ANALYSES

L’unification monétaire à Cuba : une décision historique ?

Interview
23 octobre 2013
L’unification monétaire, changement économique majeur, aura-t-il des conséquences directes sur le quotidien des Cubains et sur le pays en général, notamment au regard du blocus du pays qui dure depuis 53 ans ?

Il faut séparer les deux problèmes. Qu’il y ait réforme monétaire ou non, le blocus a des conséquences économiques et avant tout financières, Cuba n’ayant pas accès au crédit international à long terme, depuis plus de 50 ans. Le blocus va donc continuer, quelle que soit l’issue de cette réforme, à peser sur le quotidien des Cubains et sur les décisions que le gouvernement cubain sera amené à prendre.
En ce qui concerne la réforme monétaire, elle était annoncée depuis le sixième Congrès du Parti Communiste cubain en 2011 et elle fait partie intégrante d’un ensemble de réformes qui vise, sans vraiment le dire, à mettre l’économie cubaine face au réel. L’économie cubaine, comme celle de nombreux pays communistes, ne fonctionnait pas bien. Certains pays d’entre eux sont d’ailleurs devenus des pays à économie libérale et d’autres, comme la Chine et le Vietnam, essaient de combiner l’objectif du socialisme au niveau idéologique et politique avec l’efficacité économique. Cela suppose de reconstituer, sans l’avouer réellement, un marché et nécessite de ce fait d’avoir une monnaie qui soit une valeur d’échange.
Le gouvernement cubain se devait donc de supprimer le double système monétaire qui était celui de l’île depuis 1993.

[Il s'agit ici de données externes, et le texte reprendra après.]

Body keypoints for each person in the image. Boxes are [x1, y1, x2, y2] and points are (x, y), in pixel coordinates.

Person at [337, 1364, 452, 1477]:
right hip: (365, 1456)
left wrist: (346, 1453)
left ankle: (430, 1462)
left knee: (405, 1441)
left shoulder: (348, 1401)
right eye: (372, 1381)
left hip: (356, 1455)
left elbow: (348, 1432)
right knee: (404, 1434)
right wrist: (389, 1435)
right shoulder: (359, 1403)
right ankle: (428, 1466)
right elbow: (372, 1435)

L’accroissement de l’initiative dans le secteur privé et les inégalités qu’il engendre provoque-t-il un sentiment de nostalgie du modèle de l’Etat-providence tel qu’il existait il y a quelques années ?

Le problème ne se pose pas exactement en ces termes. Soit le système est en faillite avec effectivement une égalité de tous les Cubains mais une égalité qui repose sur un dénominateur commun extrêmement bas, provoquant, comme par le passé des phénomènes de fuite vers les pays voisins. Soit le gouvernement cubain accepte de recourir à des méthodes relevant de l’économie de marché, lesquelles supposent qu’il y ait des formes d’inégalités. C’est ce qu’a affirmé très clairement le Parti Communiste cubain dans les résolutions adoptées en 2011 lors de son sixième Congrès. Il s’agit donc d’assurer les mêmes options à tous les Cubains dans un système d’équité. Mais équité ne veut pas dire égalité.

Cette décision pourrait-elle avoir un impact sur les relations entre Cuba et les Etats de la région ?

Depuis une vingtaine d’années, Cuba s’est progressivement réinséré dans son environnement géographique. D’abord, tous les pays d’Amérique latine ont rétabli des relations qui avaient été rompues, pour certains, dans les années 60. Puis, Cuba a été intégré dans de nouvelles organisations régionales, constituées ultérieurement. A ce titre, il préside actuellement la Conférence des Pays d’Amériques latine et de la Caraïbe. Qui plus est, des échanges commerciaux, des investissements de plus en plus importants de la part des voisins de Cuba accompagnent cette réinsertion diplomatique. Par exemple, des entreprises brésiliennes aident les Cubains à construire un énorme port apte à accueillir des porte-conteneurs.
Ces mesures qui libéralisent l’économie ne peuvent donc que renforcer les contacts de Cuba avec ses voisins latino-américains, qui tous fonctionnent sur les bases de l’économie de marché, et même au-delà, avec les pays européens et le Canada. Le problème des Etats-Unis est différent puisqu’il ne suffit pas là de mettre en place des mesures économiques pour rétablir les relations. Cela relève d’une décision politique qui est du ressort de Washington.